» **ЧТО НУЖНО СДЕЛАТЬ**
(A) Ответьте на вопросы по отрывку интервью:
(i) Какой интервал служит позывными флейты в «Странствующем концерте»?
(ii) От каких интервалов сначала решено было отказаться в «Сюите зеркал»?
(iii) Какая пьеса стала первой из цикла на стихи Лорки?
(B) Скажите, совпадают ли эти утверждения с отрывком интервью:
(i) Отвечающему сразу пришло в голову, что децима может обозначать Бога.
(ii) Он с самого начала строго соблюдал законы додекафонии.
(iii) Произведение на стихи Лорки сочинялось не в том порядке, в каком стихи расположены у Лорки.
(C) Продолжите отрывок интервью о додекафонии и стихах Лорки, начав сразу после его последнего предложения.

» **ФРАГМЕНТ ТЕКСТА**
========================================================================

Думали ли вы о том, что децима – это десять ступеней и это число может обозначать Бога?




Мне это в голову не приходило. Я выбрал простой широкий интервал, поскольку он хорошо запоминается. У меня этот принцип – выбирать интервалы – сохранился и в дальнейшем. Например, в «Странствующем концерте» у флейты есть позывные – это ее интервал, тритон. У каждого инструмента есть свой интервал.

Сначала в «Сюите зеркал» у меня было другое решение – отказаться от септимы и малых секунд. Почему нельзя использовать консонирующие интервалы? Мне захотелось написать доступную музыку, которая тронула бы людей и они не заметили бы там додекафонии. Эта консонантная структура дает особый колорит. Кстати, я с самого начала занятий додекафонией стал нарушать ее строгие законы и довольно свободно обращался с ней, а затем придумал свои системы пермутации.

Меня покорили очень короткие стихи Лорки. Серию пьесы «В доме луна» – первой пьесы, которую я написал из этого цикла, – я не придумал, а просто услышал, услышал ее начальные слова. С этого все и пошло. Сочинялось произведение не в том порядке, в котором стихи расположены у Лорки.

========================================================================

Текст, извлечённый со страниц
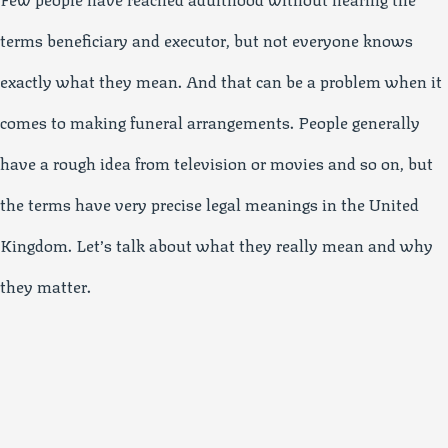
terms beneficiary and executor, but not everyone knows
exactly what they mean. And that can be a problem when it
comes to making funeral arrangements. People generally
have a rough idea from television or movies and so on, but
the terms have very precise legal meanings in the United
Kingdom. Let’s talk about what they really mean and why
they matter.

========================================================================

» **ОТВЕТЫ ПО ЗАДАНИЯМ**
(A)
(i) Тритон.
(ii) От септимы и малых секунд.
(iii) «В доме луна».

(B)
(i) Нет: «Мне это в голову не приходило.»
(ii) Нет: «я с самого начала занятий додекафонией стал нарушать ее строгие законы»
(iii) Да: «Сочинялось произведение не в том порядке, в котором стихи расположены у Лорки.»

(C)
Первая пьеса совсем простенькая – птица поет. Пейко обвинял меня, что я кокетничаю, поскольку в фразе «Там, где птица пела» слово «пела» произносится, а не поется. Но мне как раз хотелось уйти от иллюстративности. Какая-то символика есть – например, до-мажорное трезвучие как символ Адама и Евы. Их падение, наоборот, отражено в минорном трезвучии в басу. Но не ради нее я создал это сочинение, я просто писал музыку.

«Жалобы Щазы» для сопрано, флейты, скрипки, альта, английского рожка, маримбафона, вибрафона и клавесина на тексты Щазы (1962)

Выбор инструментов в «Жалобе Щазы» был неслучаен. Я выбрал английский рожок, потому что он по тембру напоминает зурну. Расскажу о присутствии вибрафона и клавесина. Я очень высоко залезал в горы, в ледники. Есть даже фотография, где я заснят верхом на лошади на высоте четырех тысяч метров. Льды, а в данном случае – холодные звучания, ассоциируются с вибрафоном и клавесином. Там, где живут лакцы (а Щаза – лакская певица), очень жесткий климат и зимы. Это очень бедный край. Там не случайно все занимаются ремеслом.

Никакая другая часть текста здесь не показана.